> **TASK PROMPT**
Take the material below and output exactly the run of lines from the one containing "ring pip: (70, 15)" down to the one containing "pinky dip: (63, 48)", with both included.

[Start of Attachment]

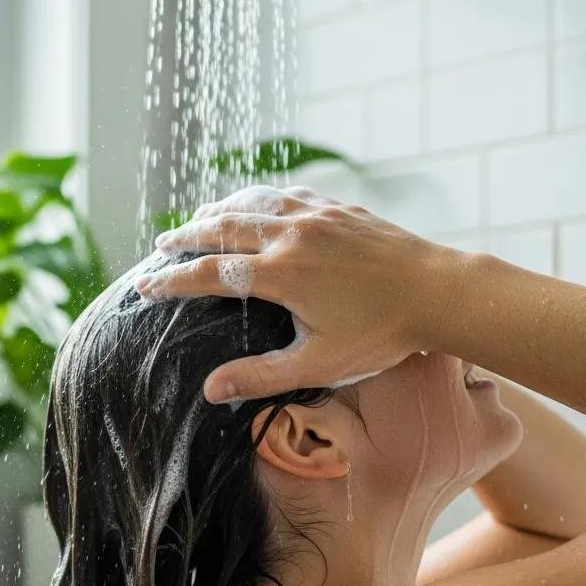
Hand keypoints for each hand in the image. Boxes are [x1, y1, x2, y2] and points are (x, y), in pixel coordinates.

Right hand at [136, 186, 459, 401]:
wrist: (441, 293)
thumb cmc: (382, 334)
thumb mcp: (319, 365)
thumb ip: (261, 376)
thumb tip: (210, 390)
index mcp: (280, 274)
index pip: (209, 274)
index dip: (171, 280)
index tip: (144, 285)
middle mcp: (291, 236)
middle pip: (222, 229)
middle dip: (185, 237)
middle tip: (160, 245)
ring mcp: (316, 217)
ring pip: (252, 204)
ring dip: (217, 211)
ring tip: (196, 219)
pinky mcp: (340, 209)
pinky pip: (287, 194)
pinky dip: (259, 197)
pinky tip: (255, 201)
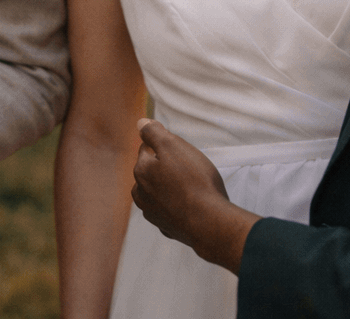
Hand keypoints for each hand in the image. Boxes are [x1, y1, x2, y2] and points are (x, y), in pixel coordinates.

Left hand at [131, 119, 258, 274]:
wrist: (209, 222)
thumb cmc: (194, 181)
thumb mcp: (174, 146)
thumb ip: (153, 133)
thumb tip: (140, 122)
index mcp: (141, 171)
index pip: (146, 148)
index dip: (164, 145)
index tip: (179, 149)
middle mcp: (141, 193)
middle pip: (150, 171)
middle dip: (164, 166)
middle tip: (188, 167)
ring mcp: (152, 213)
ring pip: (157, 192)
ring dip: (168, 187)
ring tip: (190, 186)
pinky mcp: (166, 228)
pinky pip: (169, 210)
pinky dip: (176, 206)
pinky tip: (190, 205)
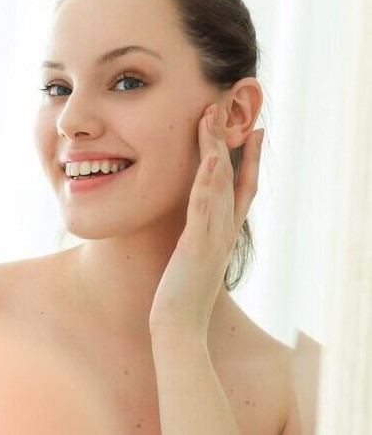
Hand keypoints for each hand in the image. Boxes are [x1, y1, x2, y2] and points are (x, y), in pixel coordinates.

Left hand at [149, 104, 263, 340]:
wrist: (179, 326)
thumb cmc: (183, 294)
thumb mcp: (196, 258)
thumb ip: (201, 238)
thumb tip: (197, 225)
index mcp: (225, 231)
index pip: (244, 188)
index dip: (252, 159)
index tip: (256, 132)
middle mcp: (225, 229)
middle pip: (232, 176)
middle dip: (229, 140)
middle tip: (225, 107)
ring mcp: (214, 236)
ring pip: (219, 183)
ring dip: (215, 148)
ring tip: (211, 116)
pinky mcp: (197, 245)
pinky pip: (203, 208)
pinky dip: (207, 183)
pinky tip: (209, 160)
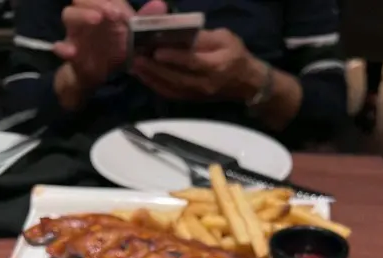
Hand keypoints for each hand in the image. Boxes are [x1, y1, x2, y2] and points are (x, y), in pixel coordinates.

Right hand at [54, 0, 167, 90]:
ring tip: (95, 20)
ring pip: (70, 15)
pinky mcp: (70, 52)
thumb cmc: (114, 49)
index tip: (123, 14)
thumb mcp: (132, 36)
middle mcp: (87, 16)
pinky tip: (69, 51)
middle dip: (97, 2)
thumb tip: (161, 4)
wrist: (98, 75)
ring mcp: (76, 32)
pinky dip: (63, 48)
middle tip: (113, 14)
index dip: (110, 1)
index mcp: (102, 10)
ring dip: (82, 15)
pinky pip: (61, 46)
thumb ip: (144, 20)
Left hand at [131, 28, 266, 101]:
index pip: (192, 62)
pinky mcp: (192, 99)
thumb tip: (181, 33)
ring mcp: (197, 94)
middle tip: (137, 58)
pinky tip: (145, 76)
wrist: (247, 82)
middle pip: (176, 78)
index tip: (156, 51)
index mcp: (215, 66)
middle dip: (155, 69)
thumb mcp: (225, 38)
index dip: (173, 57)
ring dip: (151, 78)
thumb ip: (203, 37)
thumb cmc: (236, 55)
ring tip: (136, 66)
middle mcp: (204, 84)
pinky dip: (156, 86)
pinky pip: (171, 94)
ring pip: (171, 88)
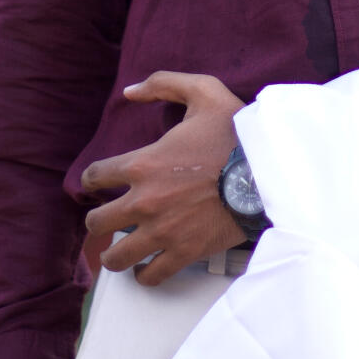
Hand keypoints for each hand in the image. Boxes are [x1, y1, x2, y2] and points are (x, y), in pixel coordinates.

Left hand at [80, 70, 246, 287]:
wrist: (268, 173)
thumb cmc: (236, 132)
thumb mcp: (204, 92)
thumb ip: (164, 82)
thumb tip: (130, 91)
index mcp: (142, 164)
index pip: (94, 177)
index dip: (91, 180)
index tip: (95, 185)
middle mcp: (144, 201)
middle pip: (97, 222)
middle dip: (97, 221)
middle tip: (106, 220)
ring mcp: (163, 231)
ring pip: (116, 256)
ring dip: (113, 255)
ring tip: (118, 251)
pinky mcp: (184, 253)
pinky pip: (151, 276)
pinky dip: (144, 276)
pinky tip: (144, 270)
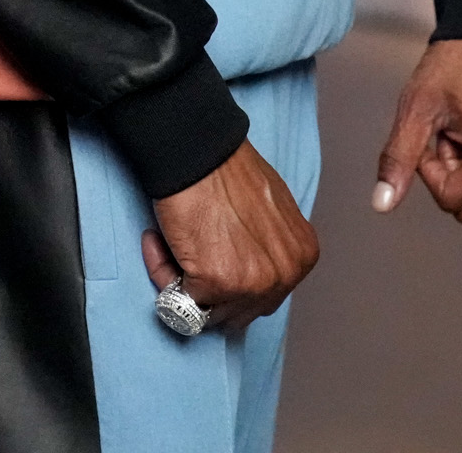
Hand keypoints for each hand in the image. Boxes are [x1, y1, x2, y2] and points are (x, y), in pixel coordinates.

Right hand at [142, 138, 319, 339]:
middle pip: (239, 312)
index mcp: (301, 258)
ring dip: (183, 281)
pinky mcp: (217, 283)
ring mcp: (253, 283)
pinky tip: (160, 240)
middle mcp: (284, 277)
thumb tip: (243, 268)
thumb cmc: (226, 170)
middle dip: (210, 289)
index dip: (230, 280)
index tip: (209, 255)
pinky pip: (178, 298)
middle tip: (188, 254)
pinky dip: (162, 271)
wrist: (197, 150)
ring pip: (208, 312)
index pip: (264, 297)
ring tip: (172, 243)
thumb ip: (267, 247)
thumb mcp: (272, 213)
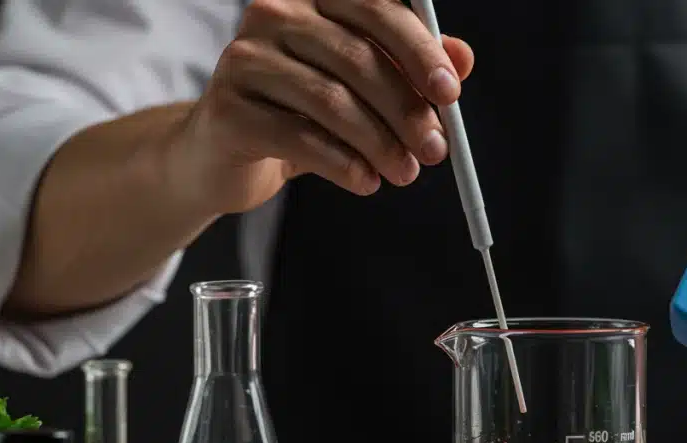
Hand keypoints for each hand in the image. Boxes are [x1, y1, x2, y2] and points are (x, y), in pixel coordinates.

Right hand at [170, 0, 474, 213]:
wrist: (223, 154)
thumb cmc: (300, 114)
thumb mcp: (361, 90)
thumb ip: (409, 69)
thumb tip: (463, 59)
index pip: (375, 8)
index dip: (418, 50)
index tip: (450, 93)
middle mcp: (273, 15)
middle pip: (357, 58)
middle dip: (407, 110)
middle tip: (436, 150)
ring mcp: (244, 59)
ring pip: (332, 100)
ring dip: (381, 143)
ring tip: (405, 172)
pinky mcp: (228, 109)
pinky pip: (299, 137)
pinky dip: (343, 164)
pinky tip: (366, 182)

[End of Attachment]

> **ANSWER BOX**
ring pip: (70, 15)
pinky mcp: (70, 52)
thumb cmc: (114, 49)
index tip: (123, 14)
thumb mcp: (132, 36)
middle mcp: (87, 16)
pinky tip: (69, 51)
middle dip: (97, 2)
thumb tip: (161, 4)
wrist: (98, 75)
ring mcp: (76, 32)
pinky dip: (63, 48)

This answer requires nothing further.